Remarkables School in Queenstown, located to the south of the city, has a green rooftop that can be used as a classroom.

The Press Lounge in New York. Shutterstock

Enjoying the view while drinking

The rooftop bars and restaurants are the pioneers of the high-rise lifestyle. The Kensington Roof Gardens opened in London in 1938. From 1981 to 2018, Richard Branson’s Babylon restaurant was located there.

The city rooftop bar has become a global phenomenon. Auckland and Wellington offer a variety of options. After the Christchurch earthquake, two bars are located on restored heritage buildings.

Read more: How to cut emissions from transport: ban fossil fuel cars, electrify transport, and get people walking and cycling.

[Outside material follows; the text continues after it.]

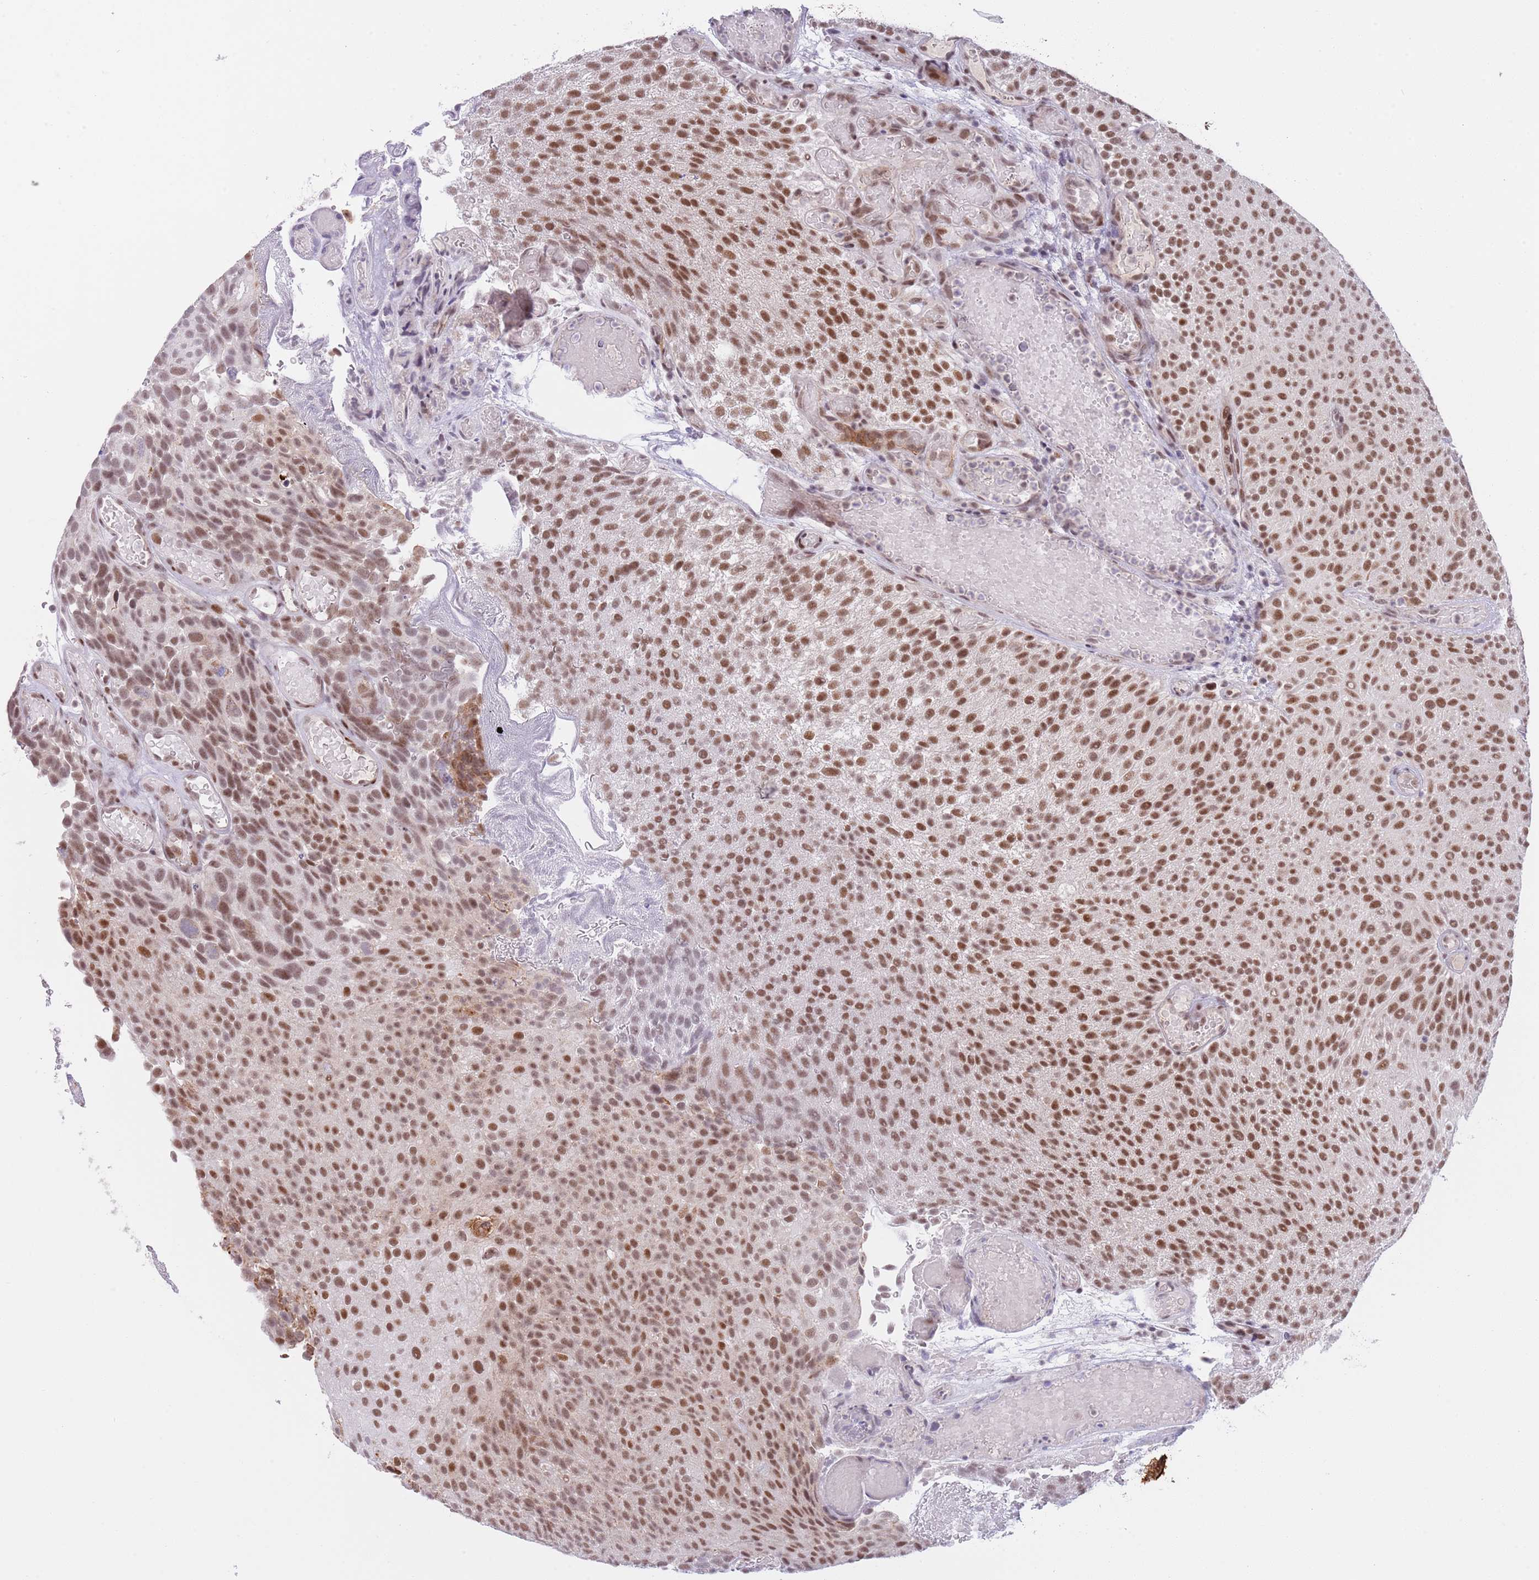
{"staining": {"intensity": "moderate", "quantity": "25%-75%", "location": "nuclear"}, "tissue": "urothelial cancer", "cell_type": "Tumor cells", "image_type": "cancer", "snomed": [{"axis": "morphology", "description": "Urothelial carcinoma, Low grade"}, {"axis": "topography", "description": "Urinary bladder"}], "caption": "This histopathology image displays immunohistochemistry (IHC) staining of human urothelial cancer, with medium moderate nuclear expression in approximately 25%-75% of tumor cells.", "gene": "RFX1", "patient": {"sex": "male", "age": 78}}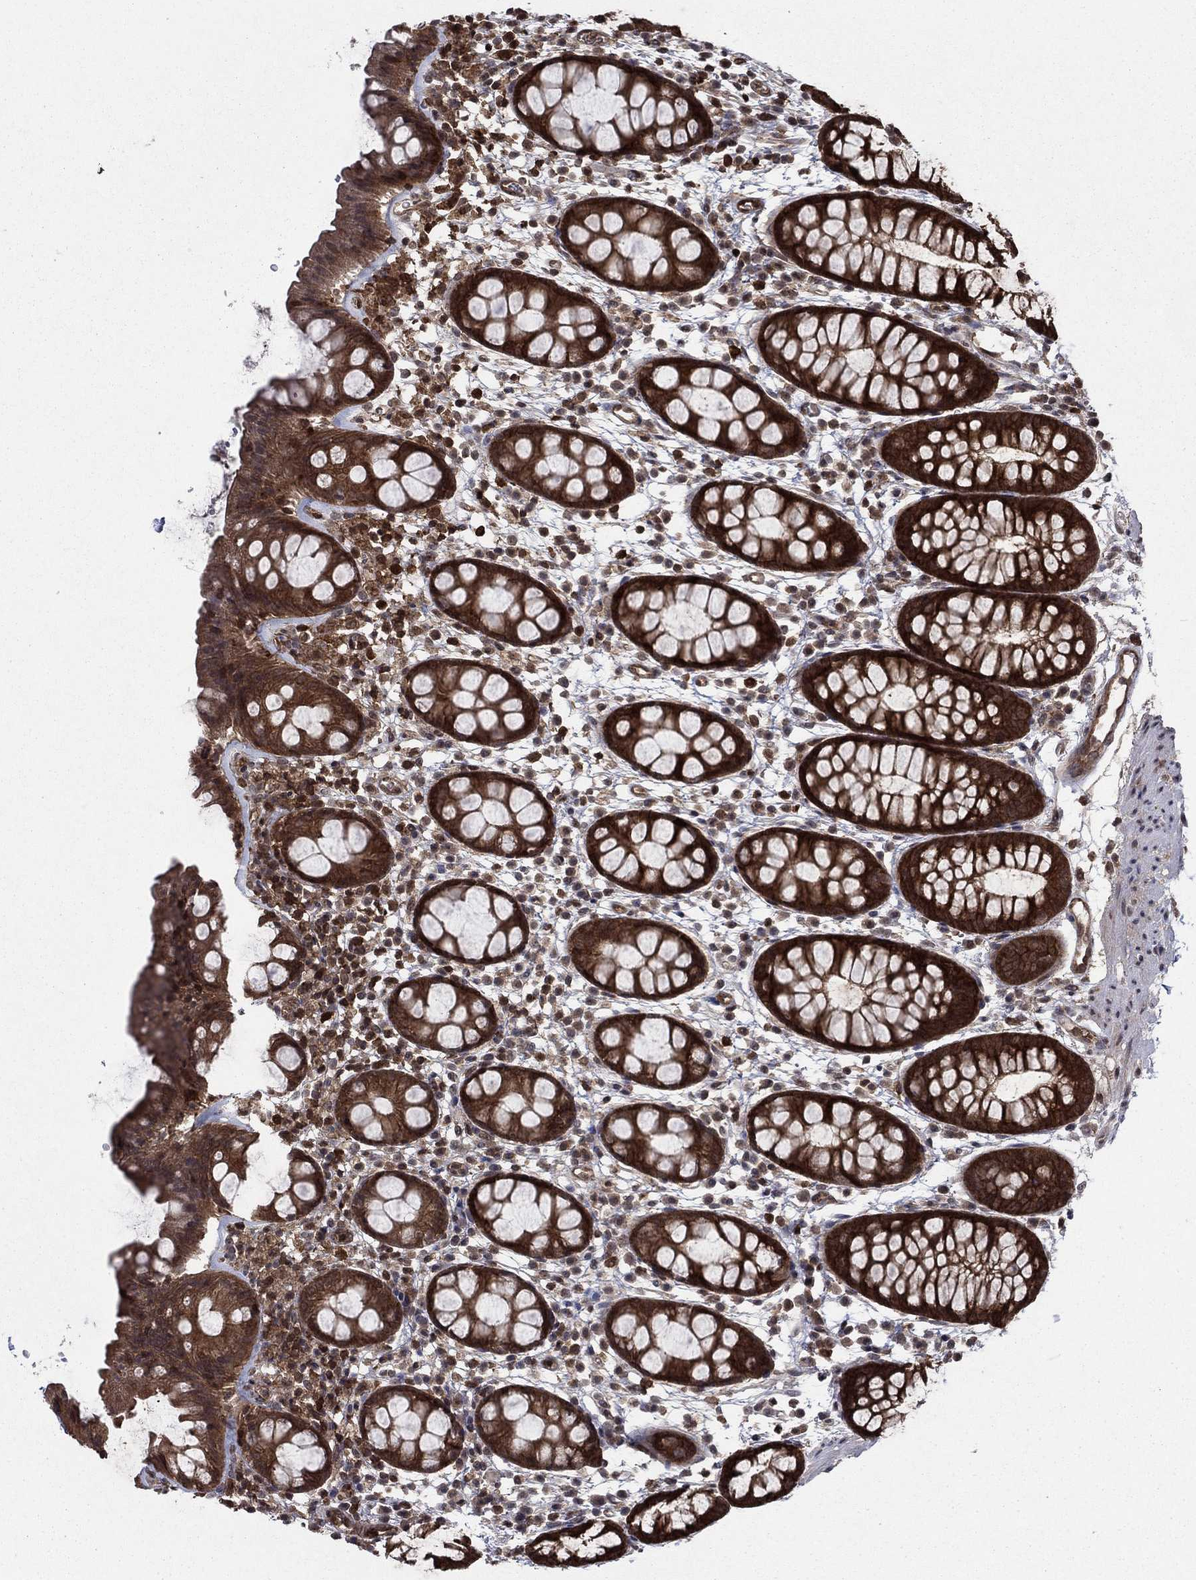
{"staining": {"intensity": "strong", "quantity": ">75%", "location": "cytoplasmic/membranous"}, "tissue": "rectum", "cell_type": "Glandular cells", "image_type": "normal", "snomed": [{"axis": "morphology", "description": "Normal tissue, NOS"}, {"axis": "topography", "description": "Rectum"}], "caption": "IHC (DAB) staining of benign human rectum demonstrates strong cytoplasmic/membranous protein staining in approximately >75% of glandular cells. (Brightfield microscopy of DAB IHC at high magnification).", "gene": "CACYBP", "patient": {"sex": "male", "age": 57}}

For those old enough to remember, these rooftop playgrounds might make them nostalgic for the real versions from their childhoods.

The US-inspired Kiwis to create rooftop playgrounds that entertained children as their mothers went shopping. The Farmer’s Roof in Auckland allowed children to drive model cars and enjoy a fairground-like atmosphere, complete with a giant toadstool.

Hay’s in Christchurch had cheap rides on fiberglass dinosaurs and spaceships. Between 1937 and 1941, there was a popular creche built on the roof of Wellington’s then-new railway station.